*Indoor object tracking data*.
# # # #

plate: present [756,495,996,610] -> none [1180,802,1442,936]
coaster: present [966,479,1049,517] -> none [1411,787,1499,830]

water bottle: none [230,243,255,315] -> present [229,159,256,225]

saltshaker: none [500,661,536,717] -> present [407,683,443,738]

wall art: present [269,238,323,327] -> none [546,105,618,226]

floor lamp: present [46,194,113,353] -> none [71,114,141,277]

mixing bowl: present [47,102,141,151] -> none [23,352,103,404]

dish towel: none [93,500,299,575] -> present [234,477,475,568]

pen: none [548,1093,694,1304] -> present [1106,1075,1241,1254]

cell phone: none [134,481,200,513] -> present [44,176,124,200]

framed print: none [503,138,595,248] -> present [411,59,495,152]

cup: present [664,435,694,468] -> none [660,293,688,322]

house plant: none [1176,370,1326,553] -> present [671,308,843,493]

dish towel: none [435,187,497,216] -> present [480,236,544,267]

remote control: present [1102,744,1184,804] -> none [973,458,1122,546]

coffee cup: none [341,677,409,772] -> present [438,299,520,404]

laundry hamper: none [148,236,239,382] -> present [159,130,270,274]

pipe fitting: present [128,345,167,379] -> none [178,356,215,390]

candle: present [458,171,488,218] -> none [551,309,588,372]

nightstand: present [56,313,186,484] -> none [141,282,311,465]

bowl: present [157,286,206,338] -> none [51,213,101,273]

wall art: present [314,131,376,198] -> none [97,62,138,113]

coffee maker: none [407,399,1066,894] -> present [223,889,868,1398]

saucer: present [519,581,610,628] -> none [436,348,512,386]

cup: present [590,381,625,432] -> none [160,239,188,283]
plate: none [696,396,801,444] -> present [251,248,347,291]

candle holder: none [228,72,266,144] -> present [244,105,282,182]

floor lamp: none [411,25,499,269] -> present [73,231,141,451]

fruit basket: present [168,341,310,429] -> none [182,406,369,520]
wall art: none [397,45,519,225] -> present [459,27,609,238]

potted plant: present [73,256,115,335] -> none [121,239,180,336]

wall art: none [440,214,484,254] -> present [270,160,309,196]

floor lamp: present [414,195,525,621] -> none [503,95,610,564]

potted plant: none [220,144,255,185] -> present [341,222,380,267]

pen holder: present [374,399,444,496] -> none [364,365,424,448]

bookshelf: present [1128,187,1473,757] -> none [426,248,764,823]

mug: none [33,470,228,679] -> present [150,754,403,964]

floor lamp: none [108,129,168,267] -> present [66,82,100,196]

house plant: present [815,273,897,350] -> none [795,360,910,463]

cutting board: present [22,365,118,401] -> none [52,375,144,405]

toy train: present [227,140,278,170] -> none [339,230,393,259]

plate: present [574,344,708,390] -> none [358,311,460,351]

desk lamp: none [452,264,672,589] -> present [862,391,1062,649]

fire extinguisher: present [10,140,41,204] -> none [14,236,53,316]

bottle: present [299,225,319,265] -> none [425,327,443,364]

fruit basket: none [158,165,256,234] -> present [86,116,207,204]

# # # #

*Task objective*.
Line by line, reproduce the records above exactly.

*Written answer*.
plate: present [756,495,996,610] -> none [1180,802,1442,936]
coaster: present [966,479,1049,517] -> none [1411,787,1499,830]

water bottle: none [230,243,255,315] -> present [229,159,256,225]

saltshaker: none [500,661,536,717] -> present [407,683,443,738]

wall art: present [269,238,323,327] -> none [546,105,618,226]

floor lamp: present [46,194,113,353] -> none [71,114,141,277]

mixing bowl: present [47,102,141,151] -> none [23,352,103,404]

dish towel: none [93,500,299,575] -> present [234,477,475,568]

pen: none [548,1093,694,1304] -> present [1106,1075,1241,1254]

cell phone: none [134,481,200,513] -> present [44,176,124,200]

framed print: none [503,138,595,248] -> present [411,59,495,152]

cup: present [664,435,694,468] -> none [660,293,688,322]

house plant: none [1176,370,1326,553] -> present [671,308,843,493]

dish towel: none [435,187,497,216] -> present [480,236,544,267]

remote control: present [1102,744,1184,804] -> none [973,458,1122,546]

coffee cup: none [341,677,409,772] -> present [438,299,520,404]

laundry hamper: none [148,236,239,382] -> present [159,130,270,274]

pipe fitting: present [128,345,167,379] -> none [178,356,215,390]

candle: present [458,171,488,218] -> none [551,309,588,372]

nightstand: present [56,313,186,484] -> none [141,282,311,465]

bowl: present [157,286,206,338] -> none [51,213,101,273]

wall art: present [314,131,376,198] -> none [97,62,138,113]

coffee maker: none [407,399,1066,894] -> present [223,889,868,1398]

saucer: present [519,581,610,628] -> none [436,348,512,386]

cup: present [590,381,625,432] -> none [160,239,188,283]
plate: none [696,396,801,444] -> present [251,248,347,291]

candle holder: none [228,72,266,144] -> present [244,105,282,182]

floor lamp: none [411,25,499,269] -> present [73,231,141,451]

fruit basket: present [168,341,310,429] -> none [182,406,369,520]
wall art: none [397,45,519,225] -> present [459,27,609,238]

potted plant: present [73,256,115,335] -> none [121,239,180,336]

wall art: none [440,214,484,254] -> present [270,160,309,196]

floor lamp: present [414,195,525,621] -> none [503,95,610,564]

potted plant: none [220,144,255,185] -> present [341,222,380,267]

pen holder: present [374,399,444,496] -> none [364,365,424,448]

bookshelf: present [1128,187,1473,757] -> none [426,248,764,823]

mug: none [33,470,228,679] -> present [150,754,403,964]

floor lamp: none [108,129,168,267] -> present [66,82,100,196]

house plant: present [815,273,897,350] -> none [795,360,910,463]

cutting board: present [22,365,118,401] -> none [52,375,144,405]

toy train: present [227,140,278,170] -> none [339,230,393,259]

plate: present [574,344,708,390] -> none [358,311,460,351]

desk lamp: none [452,264,672,589] -> present [862,391,1062,649]

fire extinguisher: present [10,140,41,204] -> none [14,236,53,316]

bottle: present [299,225,319,265] -> none [425,327,443,364]

fruit basket: none [158,165,256,234] -> present [86,116,207,204]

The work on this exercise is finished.